ERTMS works as a safe monitoring system, continuously supervising the speed of each train according to track and train data. If the actual train speed exceeds the permitted data, brakes are applied automatically. This ensures the train will be stopped in front of the danger point.
* The ERTMS “levels” define different uses of ERTMS as a train control system:
* Track to train communications (Level 1)
* Continuous communications between the train and the radio block center (Level 2),
* Moving block technology (Level 3, which is in a conceptual phase).
* ERTMS Level 3, still in its conceptual phase, allows for the introduction of a “moving block” technology.
* With ERTMS level 3, accurate and continuous position data is supplied to the control centre directly by the train, rather than by track based detection equipment. As the train continuously monitors its own position, there is no need for “fixed blocks” – rather the train itself will be considered as a moving block.
* The LEU (Lineside Encoder Unit) is the safe equipment that interfaces between the Interlocking and other external system, and the switchable Eurobalises installed on the track.
* This equipment is able to interface with several switchable Eurobalises at the same time.
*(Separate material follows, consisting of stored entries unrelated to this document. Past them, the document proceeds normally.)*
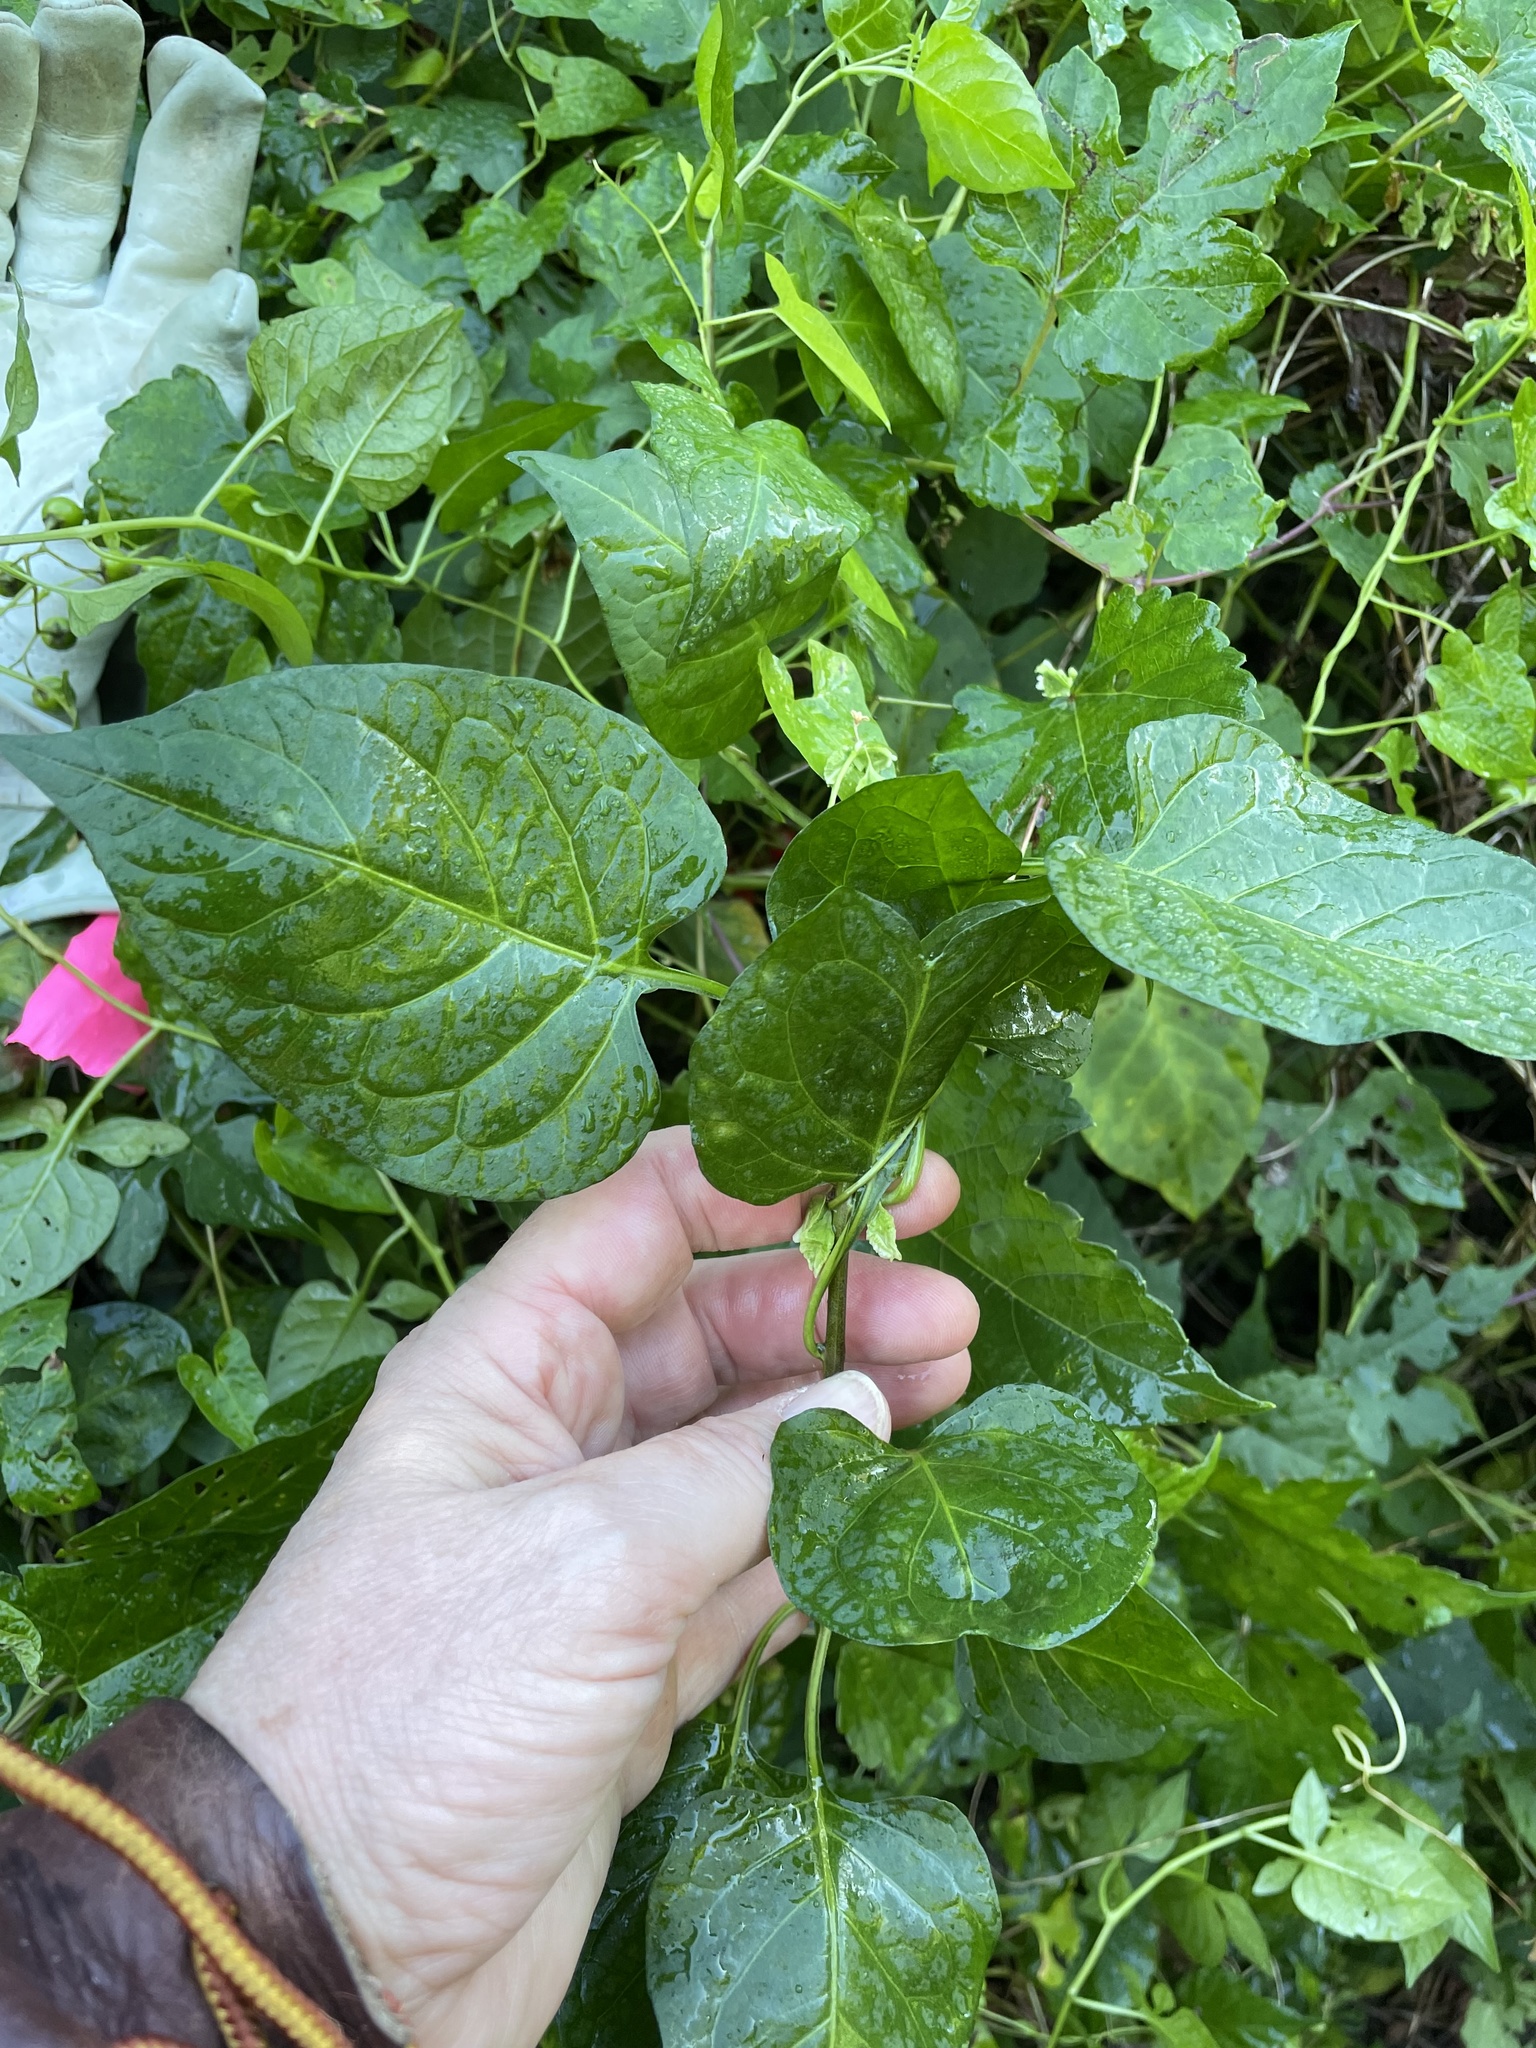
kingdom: Plantae
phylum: Tracheophyta
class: Magnoliopsida
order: Solanales
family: Solanaceae
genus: Solanum
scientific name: Solanum dulcamara
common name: Climbing nightshade
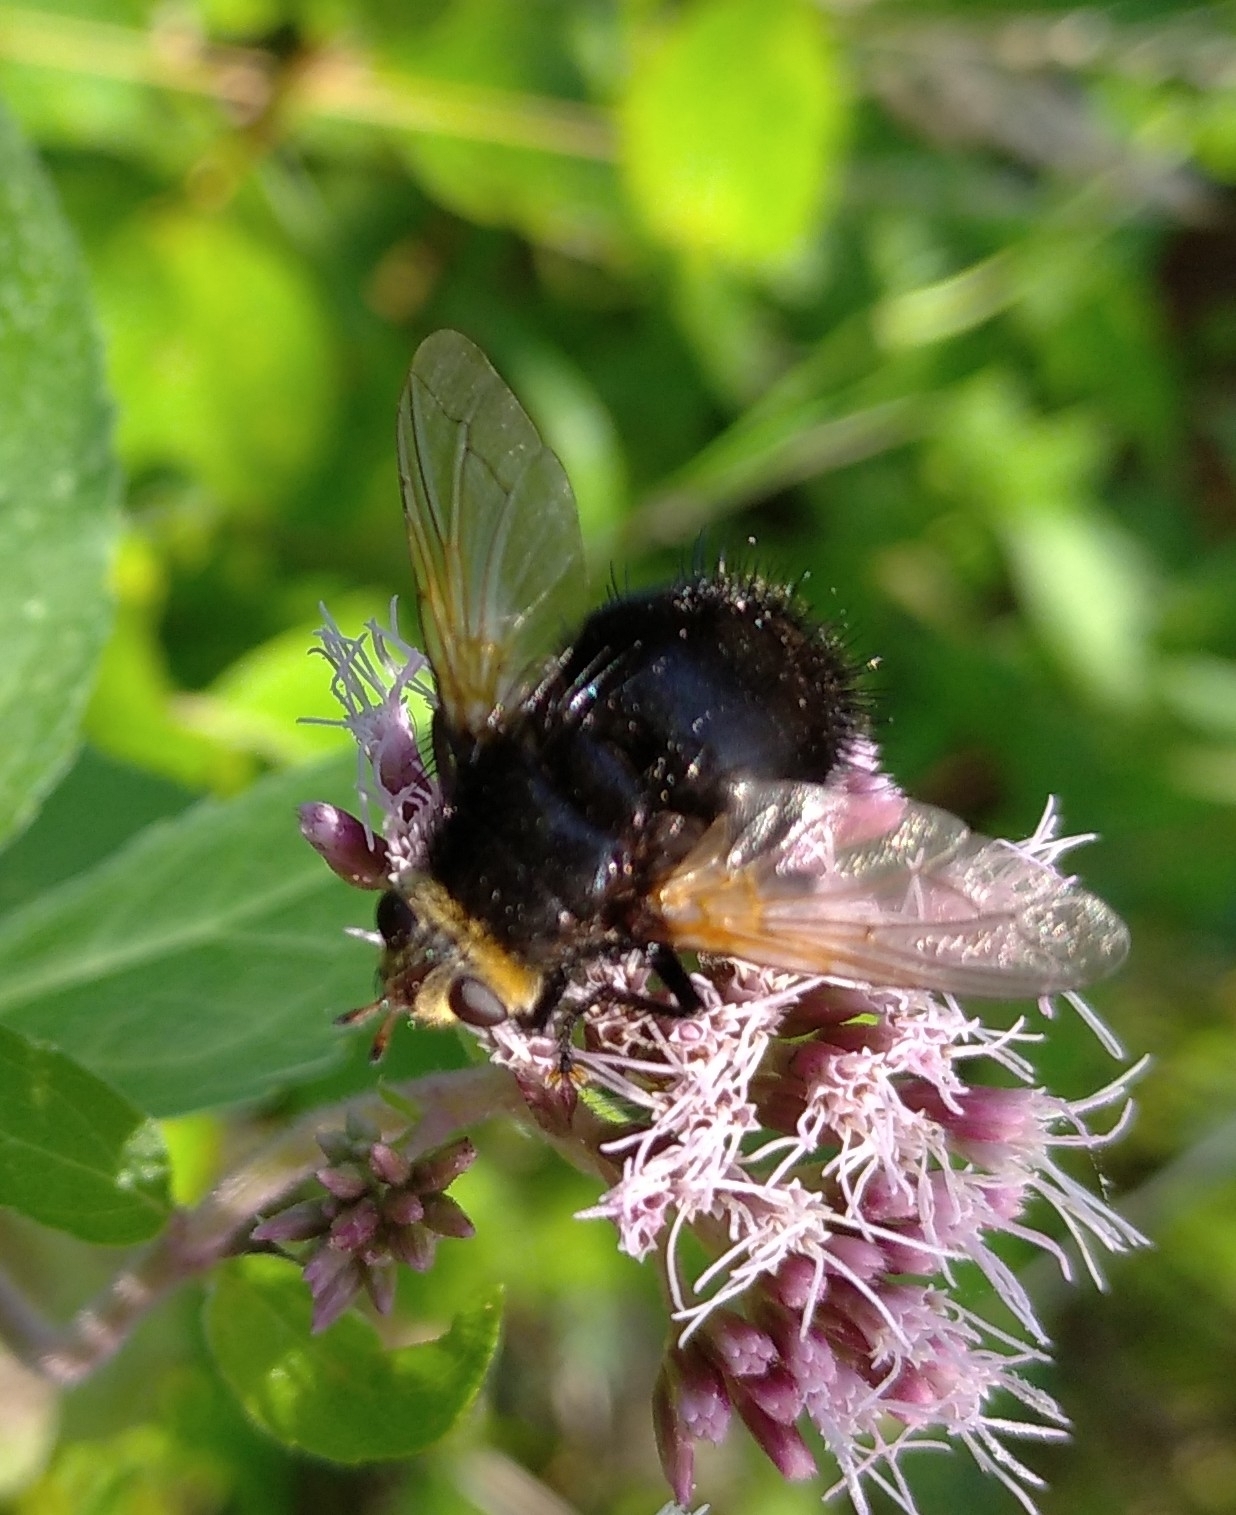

It sends the suitable predefined ERTMS/ETCS messages, according to the information received from the Interlocking or external system.
* It is mainly used for train location management. It’s mainly used to provide trains with the needed information for the relocation on board function and to inform the RBC at the station facility about train positions via position reports.
EVC (European Vital Computer) is the on-board computer, which safely processes the trainborne functions on the basis of the:
* information received from the wayside equipment
* data coming from on-board sensors
* EVC is physically placed on board through the rack like the one just shown. The driver can interface with EVC trough the DMI (Driver Machine Interface).
* The DMI is the main means of interaction between the driver and the system. It is used to:
* display signals and indications via a monitory in every driver cab;
* acquire entered data end enable specific functions via a series of keys and buttons;
* achieve technical interoperability on the driver side.
* The Odometry is a technique for estimating position and speed of a vehicle on wheels, based on information from sensors for the measurement of the covered distance. An odometer measures the covered distance of a vehicle by sensing the rotations of its wheels.